Following are some issues that you may come across and their corresponding solutions / workarounds:

  • If the property hive.execution.engine is set as Tez then the following exception is shown:

    java.lang.RuntimeException: java.lang.IllegalArgumentException: Error while instantiating 'org.apache.spark.sql.hive.HiveExternalCatalog'

    This exception can occur when you have copied the hive-site.xml file to Conf folder and if you have provided the value of the xml property hive.execution.engine as Tez. This exception is caused by java.lang.ClassNotFoundException: org.apache.tez.dag.api.SessionNotRunning

    Workaround: In case you have copied all the contents from the hive-site.xml file to the SnappyData conf file, ensure that the value of the XML property hive.execution.engine is left empty.

  • Unable to open a test connection to the given database. JDBC url = jdbc:mysql://dev11:3306/metastore_db?createDatabaseIfNotExist=true, username = hive. Terminating connection pool (set lazyInit to true if you expect to start your database after your app

    This error occurs when the MySQL process (Metadata server process) does not get started.

    Workaround: Ensure to start the Metastore service before connecting to Hive Beeline CLI.

  • When the TIBCO Compute DB cluster, Hive, MySQL (Metadata Server) are running, and MySQL (Metadata Server) process stops abruptly, then Snappy shell becomes unresponsive.

  • While accessing the Hive table, if you do not set the parameter javax.jdo.option.ConnectionPassword, then the following exception is shown:

    ERROR XJ001: (SQLState=XJ001 Severity=0) (Server=hostname:port Thread=ThriftProcessor-0) Java exception: 'Unable to open a test connection to the given database. JDBC url = jdbc:mysql://:/?createDatabaseIfNotExist=true, username = user.

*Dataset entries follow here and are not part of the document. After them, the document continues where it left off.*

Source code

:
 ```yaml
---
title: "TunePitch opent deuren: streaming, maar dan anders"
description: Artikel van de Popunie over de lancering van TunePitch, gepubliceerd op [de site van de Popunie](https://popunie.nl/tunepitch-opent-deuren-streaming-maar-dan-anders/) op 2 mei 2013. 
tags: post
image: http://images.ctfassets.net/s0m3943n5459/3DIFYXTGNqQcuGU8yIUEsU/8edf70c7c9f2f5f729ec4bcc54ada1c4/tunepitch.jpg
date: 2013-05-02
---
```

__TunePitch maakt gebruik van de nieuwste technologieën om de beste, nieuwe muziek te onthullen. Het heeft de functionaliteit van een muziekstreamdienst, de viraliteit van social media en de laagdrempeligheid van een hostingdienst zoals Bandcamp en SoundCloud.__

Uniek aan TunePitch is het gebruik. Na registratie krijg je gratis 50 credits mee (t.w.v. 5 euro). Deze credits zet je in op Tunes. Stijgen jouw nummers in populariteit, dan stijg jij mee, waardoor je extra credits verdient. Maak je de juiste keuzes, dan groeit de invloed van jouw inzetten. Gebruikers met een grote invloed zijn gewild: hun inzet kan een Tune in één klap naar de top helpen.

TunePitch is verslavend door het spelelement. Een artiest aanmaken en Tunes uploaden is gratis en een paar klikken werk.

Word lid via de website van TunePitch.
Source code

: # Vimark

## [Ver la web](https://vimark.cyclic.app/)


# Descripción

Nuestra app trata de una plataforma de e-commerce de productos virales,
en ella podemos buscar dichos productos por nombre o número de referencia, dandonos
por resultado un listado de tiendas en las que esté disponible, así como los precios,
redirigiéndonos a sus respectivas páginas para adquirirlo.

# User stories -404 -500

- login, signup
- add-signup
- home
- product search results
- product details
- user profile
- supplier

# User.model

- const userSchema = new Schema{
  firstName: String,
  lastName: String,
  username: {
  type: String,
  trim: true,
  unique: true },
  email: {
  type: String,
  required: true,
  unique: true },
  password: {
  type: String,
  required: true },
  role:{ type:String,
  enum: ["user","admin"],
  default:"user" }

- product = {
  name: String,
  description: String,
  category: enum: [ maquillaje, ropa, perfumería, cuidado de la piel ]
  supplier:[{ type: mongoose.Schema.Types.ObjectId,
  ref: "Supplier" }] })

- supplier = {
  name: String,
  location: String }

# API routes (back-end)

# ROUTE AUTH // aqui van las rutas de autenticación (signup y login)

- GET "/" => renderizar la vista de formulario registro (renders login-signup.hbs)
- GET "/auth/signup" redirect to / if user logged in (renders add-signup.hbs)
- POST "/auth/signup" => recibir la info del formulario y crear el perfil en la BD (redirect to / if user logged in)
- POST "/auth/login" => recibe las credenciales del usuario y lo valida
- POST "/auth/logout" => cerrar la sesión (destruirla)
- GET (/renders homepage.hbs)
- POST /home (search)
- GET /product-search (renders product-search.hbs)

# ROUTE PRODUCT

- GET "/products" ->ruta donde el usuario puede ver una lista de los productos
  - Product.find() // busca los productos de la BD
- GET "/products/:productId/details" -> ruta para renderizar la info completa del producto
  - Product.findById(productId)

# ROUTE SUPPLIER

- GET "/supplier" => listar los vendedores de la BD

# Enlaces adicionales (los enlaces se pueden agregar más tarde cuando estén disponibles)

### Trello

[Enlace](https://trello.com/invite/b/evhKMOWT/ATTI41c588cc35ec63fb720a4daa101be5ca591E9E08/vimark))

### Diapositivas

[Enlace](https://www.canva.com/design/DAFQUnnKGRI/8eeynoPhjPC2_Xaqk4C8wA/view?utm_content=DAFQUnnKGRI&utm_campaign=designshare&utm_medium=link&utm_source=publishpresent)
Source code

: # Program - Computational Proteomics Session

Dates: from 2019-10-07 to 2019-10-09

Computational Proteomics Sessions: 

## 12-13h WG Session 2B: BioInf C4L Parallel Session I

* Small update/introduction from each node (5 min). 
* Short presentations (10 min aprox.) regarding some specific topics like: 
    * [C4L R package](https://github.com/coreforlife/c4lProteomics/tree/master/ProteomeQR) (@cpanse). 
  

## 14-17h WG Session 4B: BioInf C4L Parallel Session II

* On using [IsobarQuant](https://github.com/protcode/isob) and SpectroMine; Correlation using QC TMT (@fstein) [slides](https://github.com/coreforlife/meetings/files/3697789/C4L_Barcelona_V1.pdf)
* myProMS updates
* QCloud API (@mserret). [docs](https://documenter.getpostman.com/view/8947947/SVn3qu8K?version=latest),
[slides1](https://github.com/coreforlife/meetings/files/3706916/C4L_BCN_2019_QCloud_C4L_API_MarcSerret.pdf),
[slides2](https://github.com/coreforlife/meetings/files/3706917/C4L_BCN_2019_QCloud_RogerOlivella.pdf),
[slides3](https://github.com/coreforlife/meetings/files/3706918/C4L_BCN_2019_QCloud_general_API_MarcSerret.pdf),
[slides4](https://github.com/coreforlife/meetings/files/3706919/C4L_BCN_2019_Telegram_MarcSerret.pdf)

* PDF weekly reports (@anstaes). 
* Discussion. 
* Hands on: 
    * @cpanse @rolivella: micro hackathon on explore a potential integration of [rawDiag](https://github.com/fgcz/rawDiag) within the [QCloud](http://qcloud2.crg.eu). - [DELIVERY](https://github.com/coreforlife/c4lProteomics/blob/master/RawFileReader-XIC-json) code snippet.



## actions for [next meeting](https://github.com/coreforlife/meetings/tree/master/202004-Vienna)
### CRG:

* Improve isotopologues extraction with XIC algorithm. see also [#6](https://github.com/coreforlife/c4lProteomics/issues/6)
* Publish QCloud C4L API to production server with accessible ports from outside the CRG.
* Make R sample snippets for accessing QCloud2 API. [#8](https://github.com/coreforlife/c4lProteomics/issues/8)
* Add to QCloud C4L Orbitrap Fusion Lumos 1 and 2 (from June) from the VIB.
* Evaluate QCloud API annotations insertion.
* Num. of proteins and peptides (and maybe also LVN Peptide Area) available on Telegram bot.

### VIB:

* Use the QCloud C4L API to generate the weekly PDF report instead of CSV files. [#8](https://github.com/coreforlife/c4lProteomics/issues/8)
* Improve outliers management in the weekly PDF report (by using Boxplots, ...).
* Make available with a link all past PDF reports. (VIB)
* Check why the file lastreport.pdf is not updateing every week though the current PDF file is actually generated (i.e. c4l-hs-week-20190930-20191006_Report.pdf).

Terminating connection pool (set lazyInit to true if you expect to start your database after your app). Original Exception: ------ java.sql.SQLException: Access denied for user 'user'@'' (using password: YES)

  • While accessing the hive table, if you do not set the parameter javax.jdo.option.ConnectionUserName, then the following exception is shown:

    ERROR XJ001: (SQLState=XJ001 Severity=0) (Server=hostname:port Thread=ThriftProcessor-0) Java exception: 'Unable to open a test connection to the given database. JDBC url = jdbc:mysql://:/?createDatabaseIfNotExist=true, username = APP. Terminating connection pool (set lazyInit to true if you expect to start your database after your app). Original Exception: ------ java.sql.SQLException: Access denied for user 'APP'@'' (using password: YES)

  • While accessing the hive table, if you do not set the parameter javax.jdo.option.ConnectionURL, then an exception is not shown. However, you cannot access the Hive tables.

    For example:

        snappy> show tables in default;
        schemaName                 |tableName                             |isTemporary
        -------------------------------------------------------------------------------
    
        0 rows selected
        snappy> set spark.sql.catalogImplementation=hive;
        snappy> show tables in default;
        schemaName                  |tableName                             |isTemporary
        -------------------------------------------------------------------------------
    
        0 rows selected
    
  • While using Azure HDInsight, if you do not set the parameter fs.azure.account.key.hadoopmetastohdistorage.blob.core.windows.net, the following exception is shown:

    ERROR 38000: (SQLState=38000 Severity=20000) (Server=hostname:port Thread=ThriftProcessor-0) The exception 'com.pivotal.gemfirexd.internal.engine.jdbc.GemFireXDRuntimeException: myID: 127.0.0.1(22841):51028, caused by org.apache.hadoop.fs.azure.AzureException: org.apache.hadoop.fs.azure.AzureException: Container hadoopmetastore-2019-12-13t09-18-59-359z in account hadoopmetastohdistorage.blob.core.windows.net not found, and we can't create it using anoynomous credentials.' was thrown while evaluating an expression.